### Texto selecionado ###

Celestino, movido pelo instinto ortodoxo, lisonjeado pelo apelo à sua
autoridade, e indignado pela acolhida amigável de Nestório aos pelagianos
exilados, condenou sua doutrina em um concílio romano e o demitiu da cadeira
patriarcal, a menos que ele se retratasse dentro de dez dias (430). Como Nestório persistiu em sua opinião,
Cirilo, desprezando a mediação amigável
do patriarca João de Antioquia, lançou doze anátemas ou fórmulas de
condenação contra o patriarca de Constantinopla a partir de um concílio em
Alexandria por pedido do papa (430). Nestório respondeu com doze contra
anátemas, nos quais acusou seus oponentes da heresia de Apolinário. Teodoreto de Ciro, o expositor erudito e
historiador da igreja, também escreveu contra Cirilo a pedido de João de
Antioquia. A controvérsia tornou-se tão geral e crítica que só poderia ser resolvida por um
concílio ecumênico. (Fonte)
Observem que
Cirilo não apelou apenas ao bispo de Roma, mas também ao imperador. O alexandrino também se comunicou com monges
do Egito e outros bispos. Ele encaminhou uma carta ao bispo Acácio que era muito
respeitado no Oriente (aqui). O epistolário de Cirilo pode ser visto aqui. Esta
carta é importante porque nela é defendida a realização de um sínodo no Oriente para
condenar as teses de Nestório. Porém, o bispo Acácio teria uma postura mais simpática
a Nestório e, ao responder Cirilo, não apoiaria a iniciativa. Se
Cirilo considerasse o bispo Romano o árbitro final em questões de doutrina,
este apelo a múltiplos bispos e a necessidade de sínodos tanto no Oriente como
Ocidente seria inexplicável. O bispo de Roma decretou uma sentença de
excomunhão para Nestório a menos que ele se retratasse em 10 dias. Ocorre que o
tempo passou, Nestório não se retratou e ele não foi excomungado. A excomunhão
só ocorreria de fato com as decisões do Concílio de Éfeso. O apologista Ybarra traz a citação da
carta de Cirilo a Celestino:
“Cirilo envia saudações …
Seria mais agradável se pudéssemos ficar calados, mas Deus exige de nós
vigilância, e o antigo costume da igreja
requer que eu informe a sua santidade … Eu até agora observei um profundo
silêncio … Não estava disposto a cortar
abertamente a comunhão com ele até que eu colocasse esses fatos diante de você.

### Dados de entrada ###

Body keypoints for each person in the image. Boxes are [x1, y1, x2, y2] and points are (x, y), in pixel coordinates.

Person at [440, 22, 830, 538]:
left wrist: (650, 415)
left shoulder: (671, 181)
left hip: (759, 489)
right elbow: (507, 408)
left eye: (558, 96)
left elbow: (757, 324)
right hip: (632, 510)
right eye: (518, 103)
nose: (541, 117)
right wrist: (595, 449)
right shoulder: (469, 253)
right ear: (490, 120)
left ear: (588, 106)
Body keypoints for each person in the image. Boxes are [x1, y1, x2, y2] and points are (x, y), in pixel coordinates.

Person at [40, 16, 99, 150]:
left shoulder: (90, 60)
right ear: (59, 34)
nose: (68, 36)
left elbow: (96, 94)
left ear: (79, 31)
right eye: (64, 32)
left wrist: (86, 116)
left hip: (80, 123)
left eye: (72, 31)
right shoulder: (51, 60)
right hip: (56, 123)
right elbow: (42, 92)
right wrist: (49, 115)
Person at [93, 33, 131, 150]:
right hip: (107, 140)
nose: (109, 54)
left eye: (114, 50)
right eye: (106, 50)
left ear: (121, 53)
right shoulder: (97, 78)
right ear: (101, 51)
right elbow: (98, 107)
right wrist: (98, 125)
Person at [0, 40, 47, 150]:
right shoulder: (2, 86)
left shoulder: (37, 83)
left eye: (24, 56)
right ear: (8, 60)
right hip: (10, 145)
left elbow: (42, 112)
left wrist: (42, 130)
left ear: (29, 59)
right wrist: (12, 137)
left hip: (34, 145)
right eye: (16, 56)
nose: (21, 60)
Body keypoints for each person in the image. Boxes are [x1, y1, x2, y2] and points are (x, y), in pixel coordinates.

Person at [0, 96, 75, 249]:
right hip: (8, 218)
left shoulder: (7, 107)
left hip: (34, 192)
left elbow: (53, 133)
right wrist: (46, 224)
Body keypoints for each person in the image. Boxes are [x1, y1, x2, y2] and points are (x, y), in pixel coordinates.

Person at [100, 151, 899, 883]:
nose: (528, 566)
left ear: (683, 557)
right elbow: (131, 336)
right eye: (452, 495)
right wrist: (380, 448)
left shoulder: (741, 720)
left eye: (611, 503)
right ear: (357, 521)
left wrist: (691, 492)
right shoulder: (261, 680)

###

● Ações a realizar
(a) Reescreva em forma de lista o parágrafo do texto sobre a controvérsia nestoriana que começa com "Celestino, movido pelo instinto ortodoxo", mantendo seus fatos principais.
(b) Segundo o texto sobre a controvérsia nestoriana, com as decisões de qual concílio a excomunhão de Nestório de fato ocorreu?
(c) Dê seguimento ao texto sobre a controvérsia nestoriana a partir do ponto em que ele termina.
As linhas não têm relação com o texto sobre a controvérsia nestoriana.

● Respostas dadas
(a)
- Celestino condenou a doutrina de Nestório em um concílio romano. Agiu por instinto ortodoxo, lisonjeado pelo apelo à sua autoridade e indignado com a acolhida amigável de Nestório aos pelagianos exilados. Também o demitiu da cadeira patriarcal caso não se retratasse em dez dias (430).
- Nestório persistiu em sua opinião. Cirilo, desprezando a mediação amigável de João de Antioquia, lançou então doze anátemas contra ele a partir de um concílio em Alexandria, a pedido do papa (430).
- Nestório respondeu com doze contra-anátemas, acusando seus oponentes da heresia de Apolinário.
- A pedido de João de Antioquia, Teodoreto de Ciro também escreveu contra Cirilo.
- A controvérsia tornou-se tão geral e crítica que só um concílio ecumênico poderia resolvê-la.

(b) Com as decisões do Concílio de Éfeso.

(c)
Buscando decidir o que parece certo, se deveríamos comungar com ele, ou para
dizer claramente que ninguém deve comungar com uma pessoa que mantém e ensina o
que ele ensina, o propósito de sua santidade deve ser conhecido por carta aos
Bispos mais religiosos e amantes de Deus da Macedônia, e a todos os Bispos do
Oriente, pois então os daremos de acordo com seu desejo, a oportunidade de se
unir em unidade de alma e mente, e
levá-los a lutar fervorosamente pela fé ortodoxa que está sendo atacada “ (São
Cirilo ao Papa São Celestino, PL 77.80)
E comenta:
Em todo caso, parece
bem estabelecido por sua época que Roma é o árbitro final de todo e qualquer
caso disciplinar e mesmo doutrinário, e ele simplesmente sentiu a obrigação de
agir de acordo.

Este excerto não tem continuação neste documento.